Basically, limits are to cones as proucts are to spans. We say that any other cone can somehow be “factored through” our cone. Here is the limit equivalent of the above cone diagram:

We can represent this as the Haskell class

class (Cone1 n a) => Limit1 n a where
cFactor1 :: (Cone1 n' a) => n' -> n

class (Cone2 n a b) => Limit2 n a b where
cFactor2 :: (Cone2 n' a b) => n' -> n

class (Cone3 n a b c) => Limit3 n a b c where
cFactor3 :: (Cone3 n' a b c) => n' -> n


The sad part is that Haskell’s type system is not advanced enough for us to be able to dewfine all of these as one thing. Anyway, let’s try to think up a limit for 2*.

So, we are given some n', which is the vertex of some cone, so we know that we have an element of a and b. We somehow need to store these and be able to extract them in the implementation of our cone. This sounds like a product. However, we know that in general products won’t do, so we shouldn’t be able to construct one by any means other than cFactor. There’s no real way of enforcing this, so we’ll just make it an abstract data type and never export the constructor.

data Limit2Star a b = L2S a b

instance Cone2 (Limit2Star a b) a b where
phi2_a (L2S x _) = x
phi2_b (L2S _ y) = y

instance Limit2 (Limit2Star a b) a b where
cFactor2 other = L2S (phi2_a other) (phi2_b other)

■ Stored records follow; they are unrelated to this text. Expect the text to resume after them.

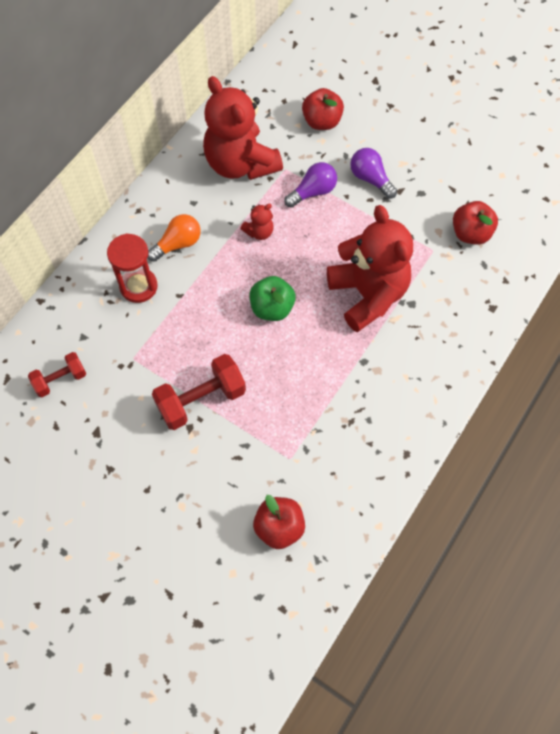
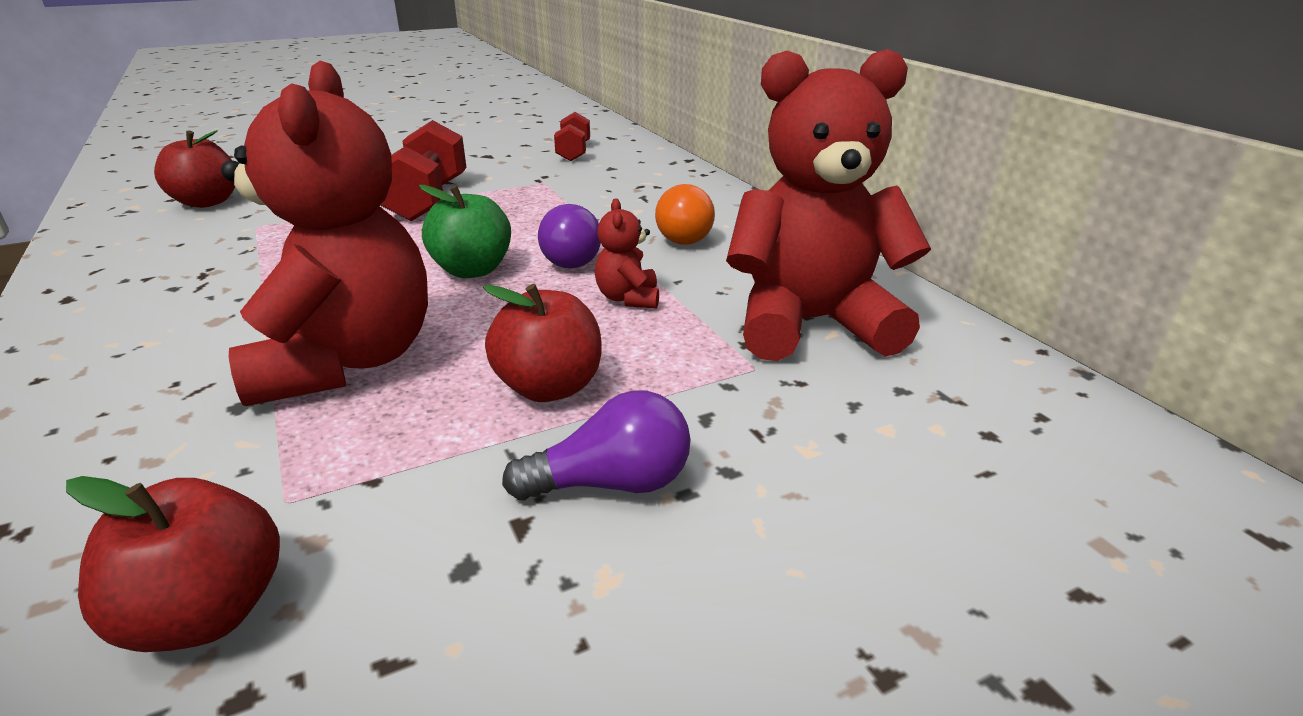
camera: 120 degrees right, 35 degrees down
red hourglass [107,233,158,303] -> none
purple light bulb [284,162,337,208] -> purple light bulb moved to [538,204,601,269]
red apple [302,88,344,130] -> red apple moved to [483,284,602,402]
red teddy bear [327,205,413,332] -> red teddy bear turned 105 degrees counterclockwise [221,61,428,406]

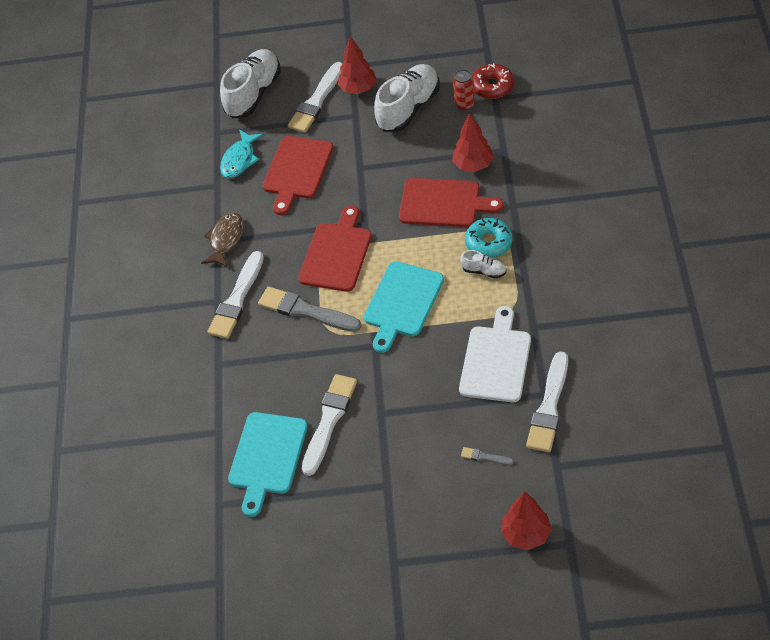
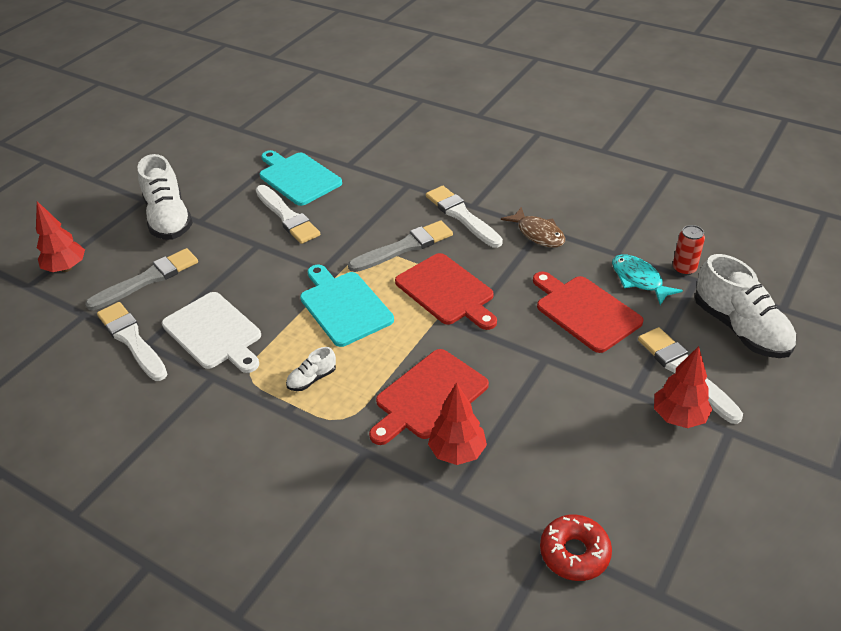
camera: 120 degrees right, 10 degrees down
white shoe [374,64,440,132] -> white shoe moved to [137,154,193,240]
red can [453,69,475,110] -> red can moved to [673,225,705,275]
grey brush [461,447,514,465] -> grey brush [85,248,198,311], size x2.25
turquoise donut [465,218,512,258] -> none

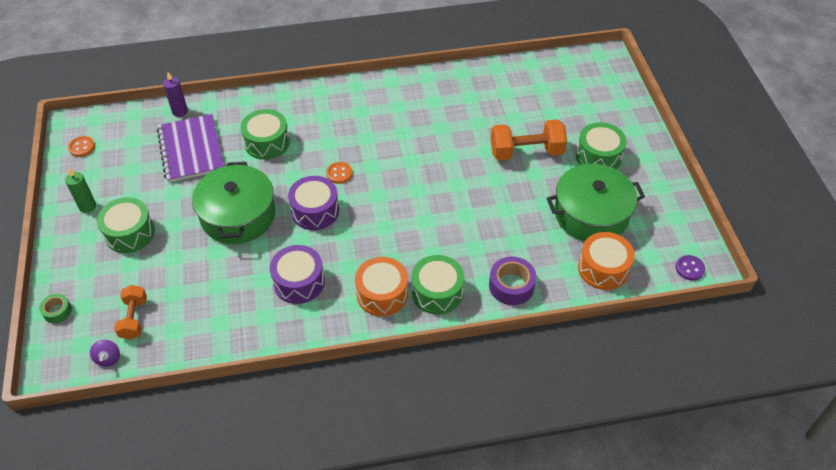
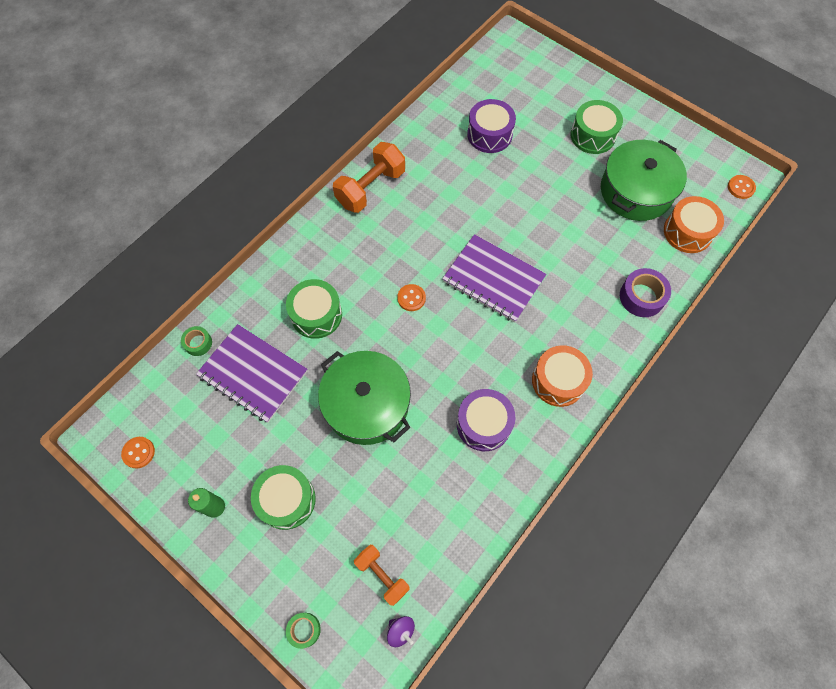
camera: 40 degrees left, 15 degrees up
purple candle [163,72,188,117] -> green tape [181,326,212,356]
purple drum [288,176,339,230] -> purple drum moved to [467,99,516,153]
green drum [412,255,464,315] -> none
orange dumbbell [491,119,567,161] -> orange dumbbell moved to [333,142,405,213]
purple button [676,255,705,281] -> orange button [728,175,756,199]
none -> purple notebook [442,234,546,322]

And since we can only construct using cFactor2, we know that it’s values are always consistent with the underlying diagram.

## Pullbacks

OK, so limits are generalized products. But why are they useful? Well, let’s take a walk into the wonderful world that is size 3 diagrams, and look at a fairly simple one: the pullback. It is defined as follows:

We can represent this as a diagram as follows:

pullbackCons :: (a -> c) -> (b -> c) -> Diagram3 a b c
pullbackCons f g = Diagram3 [id] [] [f] [] [id] [g] [] [] [id]


Looking at a cone over the pullback diagram,

we can notice that any cone over this image is entirely determined by what it sends to A and B, what it sends to C is entirely determined by the natural condition. In fact we have one fewer degree of freedom, since we have $$f \circ u = g \circ v$$. Putting all this together we can create a class:

data Label x = L

class PullbackCone n a b c | n -> a, n -> b, n -> c where
-- unfortunately have to have a label because otherwise
ac :: Label n -> a -> c
bc :: Label n -> b -> c
na :: n -> a
nb :: n -> b
cons :: (a -> c) -> (b -> c) -> (n -> a) -> (n -> b) -> n

nc, nc' :: forall n a b c. (PullbackCone n a b c) => n -> c
nc = ac (L :: Label n) . na
nc' = bc (L :: Label n) . nb

pullbackLaw :: (PullbackCone n a b c, Eq c) => n -> Bool
pullbackLaw n = nc n == nc' n


We can implement a standard cone as follows:

instance (PullbackCone n a b c) => Cone3 n a b c where
phi3_a = na
phi3_b = nb
phi3_c = nc


And instantiate a pullback diagram as follows:

pullback :: (PullbackCone n a b c) => Label n -> Diagram3 a b c
pullback label = pullbackCons (ac label) (bc label)


We can even define a limit on a pullback as follows:

instance (PullbackCone n a b c) => Limit3 n a b c where
cFactor3 other = cons ac bc na nb


In other words, if you can define a pullback cone, you can define a limit!

In any case, the really useful thing about pullbacks is their law: $$f \circ u = g \circ v$$. $$u$$ is given as na, but it is in fact equivalent to $$f^{-1} \circ g \circ v$$ when $$f^{-1}$$ is defined.

In any case, I hope the code examples made cones at least a little easier to understand.

## Conclusion

I’m not sure the last one made all that much sense in the context of limits, but I’m not sure entirely myself what they add here.

Also, I’m realizing more and more the limitations of Haskell’s type system when it comes to more complex scenarios.